Barbara Creed. The Monstrous-Feminine: Film, Feminism, Psychoanalysis. London: Routledge,1993.
In this book the author challenges the patriarchal (woman-as-a-victim) view by arguing that the prototype of all definitions of the monstrous is the female reproductive body. Against Freudian theories, which claim that women are terrifying because they are castrated, she claims that women terrify because they might castrate. From a feminist and psychoanalitical perspective Barbara Creed discusses seven faces of the Monstrous Feminine (woman-as-a-monster) 1. the archaic mother, 2. the monstrous womb, 3. the vampyre, 4. the witch, 5. the possessed body, 6. the monstrous mother and 7. the castrator or female castratice. The declared intention of the book is to explore the representaion of woman in the horror film and to argue that woman is represented as monstrous in a significant number of horror films. * Women monstrous in relation to her mothering and reproductive function. * Women's monstrousness linked to sexual desire.
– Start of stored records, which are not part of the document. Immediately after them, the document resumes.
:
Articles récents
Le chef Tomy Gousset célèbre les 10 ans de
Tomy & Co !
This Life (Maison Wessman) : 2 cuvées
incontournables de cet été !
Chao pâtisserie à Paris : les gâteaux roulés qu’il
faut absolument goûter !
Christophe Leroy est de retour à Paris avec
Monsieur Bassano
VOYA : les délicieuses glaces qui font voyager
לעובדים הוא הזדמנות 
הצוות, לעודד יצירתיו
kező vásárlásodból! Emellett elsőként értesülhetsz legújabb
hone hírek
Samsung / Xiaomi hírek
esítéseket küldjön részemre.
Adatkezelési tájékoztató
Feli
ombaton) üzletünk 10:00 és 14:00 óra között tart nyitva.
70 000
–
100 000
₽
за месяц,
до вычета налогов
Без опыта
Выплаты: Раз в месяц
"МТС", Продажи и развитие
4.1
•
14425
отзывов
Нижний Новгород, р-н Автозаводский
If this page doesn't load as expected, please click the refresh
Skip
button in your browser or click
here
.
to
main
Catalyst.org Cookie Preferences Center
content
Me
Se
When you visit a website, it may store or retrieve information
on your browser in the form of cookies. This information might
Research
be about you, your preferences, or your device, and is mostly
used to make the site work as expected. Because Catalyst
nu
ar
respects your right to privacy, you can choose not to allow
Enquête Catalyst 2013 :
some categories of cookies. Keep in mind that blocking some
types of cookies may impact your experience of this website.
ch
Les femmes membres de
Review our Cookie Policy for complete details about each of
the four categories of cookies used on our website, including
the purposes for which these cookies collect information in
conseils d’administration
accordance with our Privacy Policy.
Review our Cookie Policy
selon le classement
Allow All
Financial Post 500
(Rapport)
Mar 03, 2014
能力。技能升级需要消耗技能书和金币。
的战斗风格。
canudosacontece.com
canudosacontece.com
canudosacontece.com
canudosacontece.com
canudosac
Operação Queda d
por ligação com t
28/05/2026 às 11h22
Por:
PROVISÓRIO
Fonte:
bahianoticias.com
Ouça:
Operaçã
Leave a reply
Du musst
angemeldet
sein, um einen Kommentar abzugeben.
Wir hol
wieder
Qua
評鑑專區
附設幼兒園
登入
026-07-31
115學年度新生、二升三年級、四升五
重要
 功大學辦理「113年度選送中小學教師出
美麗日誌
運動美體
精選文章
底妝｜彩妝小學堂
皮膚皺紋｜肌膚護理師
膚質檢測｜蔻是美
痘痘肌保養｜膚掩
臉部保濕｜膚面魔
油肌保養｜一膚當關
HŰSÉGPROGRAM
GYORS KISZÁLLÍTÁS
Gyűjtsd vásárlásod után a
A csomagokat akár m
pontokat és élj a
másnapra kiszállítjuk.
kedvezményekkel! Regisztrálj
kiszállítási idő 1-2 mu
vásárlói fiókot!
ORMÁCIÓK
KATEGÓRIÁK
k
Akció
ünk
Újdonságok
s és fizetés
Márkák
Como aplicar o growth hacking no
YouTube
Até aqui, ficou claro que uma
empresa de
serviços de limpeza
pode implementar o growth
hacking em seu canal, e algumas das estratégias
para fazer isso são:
Creed draws on Kristeva's concept of "abject" - the place where meaning collapses (p.9)-. The horro film is an illustration of the work of abjection (p.10). Kristeva sees the mother-child relationship as marked by conflict: the child struggles to break free but the mother is reluctant to release it. The mother's body becomes abject to the child. A function of Religion is to purify the abject. Horror film is a confrontation with the abject ( a form of modern defilment rite, reconciliation with the mother's body). Abjection both repels and attracts.